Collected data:
════════
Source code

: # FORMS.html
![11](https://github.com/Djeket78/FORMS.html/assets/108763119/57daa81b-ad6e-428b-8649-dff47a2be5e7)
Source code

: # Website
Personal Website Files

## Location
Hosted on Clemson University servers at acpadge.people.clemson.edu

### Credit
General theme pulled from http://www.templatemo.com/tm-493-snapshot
════════
Keep only the lines from the one containing "Personal Website Files" to the end of the entries, and repeat them exactly.

Personal Website Files

## Location
Hosted on Clemson University servers at acpadge.people.clemson.edu

### Credit
General theme pulled from http://www.templatemo.com/tm-493-snapshot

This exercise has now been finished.